(Excerpts from a dataset)
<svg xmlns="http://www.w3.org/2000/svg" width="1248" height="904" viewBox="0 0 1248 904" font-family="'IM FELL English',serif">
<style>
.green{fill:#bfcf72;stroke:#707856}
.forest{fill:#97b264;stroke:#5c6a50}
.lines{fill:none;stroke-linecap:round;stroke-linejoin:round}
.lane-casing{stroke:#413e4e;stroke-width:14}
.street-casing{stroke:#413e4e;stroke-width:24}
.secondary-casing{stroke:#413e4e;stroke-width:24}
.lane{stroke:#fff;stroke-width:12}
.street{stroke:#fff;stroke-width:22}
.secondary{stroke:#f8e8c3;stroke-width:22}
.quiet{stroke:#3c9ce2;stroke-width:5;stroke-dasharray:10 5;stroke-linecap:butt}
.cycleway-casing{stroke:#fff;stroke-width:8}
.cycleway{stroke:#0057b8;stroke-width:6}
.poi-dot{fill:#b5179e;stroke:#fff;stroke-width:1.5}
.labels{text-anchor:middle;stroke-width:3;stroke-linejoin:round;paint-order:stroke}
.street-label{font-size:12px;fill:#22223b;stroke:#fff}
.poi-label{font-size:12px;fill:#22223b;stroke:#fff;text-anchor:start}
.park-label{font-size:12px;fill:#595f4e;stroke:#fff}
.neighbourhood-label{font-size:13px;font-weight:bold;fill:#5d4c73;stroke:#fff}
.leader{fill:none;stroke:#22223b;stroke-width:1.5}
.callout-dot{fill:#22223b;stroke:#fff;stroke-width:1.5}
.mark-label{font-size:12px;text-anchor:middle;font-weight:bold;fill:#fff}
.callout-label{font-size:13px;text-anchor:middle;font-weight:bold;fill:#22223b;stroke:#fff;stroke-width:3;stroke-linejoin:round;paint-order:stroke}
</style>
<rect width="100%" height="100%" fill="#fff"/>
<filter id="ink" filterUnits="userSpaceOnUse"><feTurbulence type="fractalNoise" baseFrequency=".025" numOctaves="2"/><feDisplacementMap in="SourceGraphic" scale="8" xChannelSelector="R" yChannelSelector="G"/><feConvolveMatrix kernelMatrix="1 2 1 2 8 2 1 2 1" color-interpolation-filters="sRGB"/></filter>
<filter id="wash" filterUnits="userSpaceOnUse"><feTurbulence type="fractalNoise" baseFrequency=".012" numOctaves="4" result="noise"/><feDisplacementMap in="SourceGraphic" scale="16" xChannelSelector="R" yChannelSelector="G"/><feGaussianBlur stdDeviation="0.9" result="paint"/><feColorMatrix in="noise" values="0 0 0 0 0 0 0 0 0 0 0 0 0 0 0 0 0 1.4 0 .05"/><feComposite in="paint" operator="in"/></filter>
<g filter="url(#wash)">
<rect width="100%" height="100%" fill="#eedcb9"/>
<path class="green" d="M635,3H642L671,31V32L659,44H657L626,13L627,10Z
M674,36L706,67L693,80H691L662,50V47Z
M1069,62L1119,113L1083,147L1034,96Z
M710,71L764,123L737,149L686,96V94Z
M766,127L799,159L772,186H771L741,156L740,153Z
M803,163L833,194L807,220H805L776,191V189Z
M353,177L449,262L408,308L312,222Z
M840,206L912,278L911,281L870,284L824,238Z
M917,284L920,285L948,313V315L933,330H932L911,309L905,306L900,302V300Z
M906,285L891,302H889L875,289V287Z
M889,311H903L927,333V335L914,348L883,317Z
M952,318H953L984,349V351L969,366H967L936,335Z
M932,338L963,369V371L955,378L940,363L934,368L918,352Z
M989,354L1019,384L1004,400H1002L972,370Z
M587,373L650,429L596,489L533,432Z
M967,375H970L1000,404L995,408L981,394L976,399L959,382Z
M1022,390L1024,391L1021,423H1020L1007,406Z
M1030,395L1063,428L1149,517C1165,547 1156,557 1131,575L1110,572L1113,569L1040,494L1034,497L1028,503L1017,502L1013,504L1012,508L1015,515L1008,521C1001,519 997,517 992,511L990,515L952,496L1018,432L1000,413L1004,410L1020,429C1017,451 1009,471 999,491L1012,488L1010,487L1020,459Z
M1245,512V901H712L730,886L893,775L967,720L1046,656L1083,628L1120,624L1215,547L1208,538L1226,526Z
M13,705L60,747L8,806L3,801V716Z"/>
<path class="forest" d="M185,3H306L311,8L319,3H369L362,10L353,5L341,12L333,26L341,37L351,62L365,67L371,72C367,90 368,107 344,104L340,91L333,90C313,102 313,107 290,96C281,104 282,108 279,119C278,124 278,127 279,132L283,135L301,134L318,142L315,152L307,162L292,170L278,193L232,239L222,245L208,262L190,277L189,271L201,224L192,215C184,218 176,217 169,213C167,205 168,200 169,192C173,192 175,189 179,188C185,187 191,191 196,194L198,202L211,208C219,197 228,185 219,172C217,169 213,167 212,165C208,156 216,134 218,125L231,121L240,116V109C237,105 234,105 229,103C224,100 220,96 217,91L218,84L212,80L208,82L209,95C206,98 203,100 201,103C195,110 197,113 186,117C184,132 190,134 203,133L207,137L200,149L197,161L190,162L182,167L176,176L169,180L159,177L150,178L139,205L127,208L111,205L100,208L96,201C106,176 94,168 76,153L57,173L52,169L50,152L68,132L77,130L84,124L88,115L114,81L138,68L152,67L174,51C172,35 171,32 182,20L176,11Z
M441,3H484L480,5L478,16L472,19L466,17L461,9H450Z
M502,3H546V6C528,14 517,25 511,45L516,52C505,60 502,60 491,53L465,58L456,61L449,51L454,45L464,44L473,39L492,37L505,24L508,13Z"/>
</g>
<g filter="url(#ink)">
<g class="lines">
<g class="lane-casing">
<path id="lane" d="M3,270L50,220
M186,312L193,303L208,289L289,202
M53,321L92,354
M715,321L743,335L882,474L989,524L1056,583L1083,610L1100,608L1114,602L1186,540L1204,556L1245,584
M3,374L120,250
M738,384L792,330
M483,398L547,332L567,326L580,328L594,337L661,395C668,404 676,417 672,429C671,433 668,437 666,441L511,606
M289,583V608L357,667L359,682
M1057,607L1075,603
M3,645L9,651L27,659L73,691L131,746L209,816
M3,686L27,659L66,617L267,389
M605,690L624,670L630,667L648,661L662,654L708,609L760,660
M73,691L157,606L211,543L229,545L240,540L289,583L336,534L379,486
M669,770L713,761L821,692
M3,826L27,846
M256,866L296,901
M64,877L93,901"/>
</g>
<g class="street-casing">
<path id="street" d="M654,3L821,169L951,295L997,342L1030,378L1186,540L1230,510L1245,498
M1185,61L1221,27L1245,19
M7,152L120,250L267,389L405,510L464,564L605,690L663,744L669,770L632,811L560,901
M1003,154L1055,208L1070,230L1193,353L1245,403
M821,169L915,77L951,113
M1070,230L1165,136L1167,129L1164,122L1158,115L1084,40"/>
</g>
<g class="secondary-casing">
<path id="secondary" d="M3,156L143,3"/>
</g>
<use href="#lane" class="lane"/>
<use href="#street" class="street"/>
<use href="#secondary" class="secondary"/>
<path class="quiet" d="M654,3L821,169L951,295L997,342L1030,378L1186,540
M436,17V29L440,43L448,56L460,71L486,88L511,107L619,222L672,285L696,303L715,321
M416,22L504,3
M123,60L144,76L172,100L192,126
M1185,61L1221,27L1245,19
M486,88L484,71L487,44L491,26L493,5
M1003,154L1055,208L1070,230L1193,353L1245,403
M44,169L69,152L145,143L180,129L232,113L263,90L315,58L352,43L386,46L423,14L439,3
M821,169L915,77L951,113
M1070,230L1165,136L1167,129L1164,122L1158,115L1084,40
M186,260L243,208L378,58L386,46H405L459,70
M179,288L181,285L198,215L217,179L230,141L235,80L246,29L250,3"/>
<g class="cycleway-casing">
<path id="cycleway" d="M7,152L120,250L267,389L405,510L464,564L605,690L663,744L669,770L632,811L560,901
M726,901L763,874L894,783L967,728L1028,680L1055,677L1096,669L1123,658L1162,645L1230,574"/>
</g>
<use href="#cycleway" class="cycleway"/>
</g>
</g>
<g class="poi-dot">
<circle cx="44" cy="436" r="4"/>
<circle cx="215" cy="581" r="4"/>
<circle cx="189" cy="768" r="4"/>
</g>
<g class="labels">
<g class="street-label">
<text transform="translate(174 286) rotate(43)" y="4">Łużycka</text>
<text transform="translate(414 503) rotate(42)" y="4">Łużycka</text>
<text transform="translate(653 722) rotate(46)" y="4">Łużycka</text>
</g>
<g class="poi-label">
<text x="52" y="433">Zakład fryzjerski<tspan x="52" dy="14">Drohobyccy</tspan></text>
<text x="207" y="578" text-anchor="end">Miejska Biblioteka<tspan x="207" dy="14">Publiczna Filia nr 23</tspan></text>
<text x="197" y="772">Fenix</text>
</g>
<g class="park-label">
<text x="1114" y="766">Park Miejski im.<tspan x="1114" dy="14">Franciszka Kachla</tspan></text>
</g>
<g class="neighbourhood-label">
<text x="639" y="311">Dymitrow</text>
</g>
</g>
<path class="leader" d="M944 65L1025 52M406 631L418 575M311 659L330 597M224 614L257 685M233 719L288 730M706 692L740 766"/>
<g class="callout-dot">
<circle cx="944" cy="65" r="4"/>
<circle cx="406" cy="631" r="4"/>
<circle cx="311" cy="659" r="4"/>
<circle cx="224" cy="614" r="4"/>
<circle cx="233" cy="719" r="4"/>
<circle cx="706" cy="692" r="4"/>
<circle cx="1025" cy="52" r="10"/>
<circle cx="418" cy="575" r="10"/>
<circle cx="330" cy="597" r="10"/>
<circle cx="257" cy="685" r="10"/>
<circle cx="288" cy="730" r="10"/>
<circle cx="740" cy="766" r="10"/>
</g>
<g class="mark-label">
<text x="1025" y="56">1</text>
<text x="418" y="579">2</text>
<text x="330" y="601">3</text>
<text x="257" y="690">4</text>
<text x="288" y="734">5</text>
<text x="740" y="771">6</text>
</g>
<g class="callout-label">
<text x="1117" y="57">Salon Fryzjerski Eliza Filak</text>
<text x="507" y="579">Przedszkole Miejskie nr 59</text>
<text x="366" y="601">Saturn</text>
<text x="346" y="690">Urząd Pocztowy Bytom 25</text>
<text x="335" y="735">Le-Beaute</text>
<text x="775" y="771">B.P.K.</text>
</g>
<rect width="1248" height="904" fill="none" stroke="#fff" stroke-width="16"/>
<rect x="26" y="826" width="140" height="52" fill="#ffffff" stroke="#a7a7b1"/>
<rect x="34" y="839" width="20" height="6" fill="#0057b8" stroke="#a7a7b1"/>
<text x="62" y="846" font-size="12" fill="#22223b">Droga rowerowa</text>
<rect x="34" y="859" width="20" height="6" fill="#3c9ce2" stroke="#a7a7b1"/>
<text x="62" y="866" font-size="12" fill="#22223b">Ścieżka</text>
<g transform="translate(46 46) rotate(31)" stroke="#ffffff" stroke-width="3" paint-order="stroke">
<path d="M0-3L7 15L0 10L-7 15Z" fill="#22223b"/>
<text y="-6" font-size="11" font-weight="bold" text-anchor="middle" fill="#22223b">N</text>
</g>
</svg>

● WHAT NEEDS TO BE DONE:
Please give again the lines above between the line holding "M353,177L449,262L408,308L312,222Z" and the line holding "M1022,390L1024,391L1021,423H1020L1007,406Z", inclusive, exactly as they are and with nothing added.

● ANSWER SECTION:
M353,177L449,262L408,308L312,222Z
M840,206L912,278L911,281L870,284L824,238Z
M917,284L920,285L948,313V315L933,330H932L911,309L905,306L900,302V300Z
M906,285L891,302H889L875,289V287Z
M889,311H903L927,333V335L914,348L883,317Z
M952,318H953L984,349V351L969,366H967L936,335Z
M932,338L963,369V371L955,378L940,363L934,368L918,352Z
M989,354L1019,384L1004,400H1002L972,370Z
M587,373L650,429L596,489L533,432Z
M967,375H970L1000,404L995,408L981,394L976,399L959,382Z
M1022,390L1024,391L1021,423H1020L1007,406Z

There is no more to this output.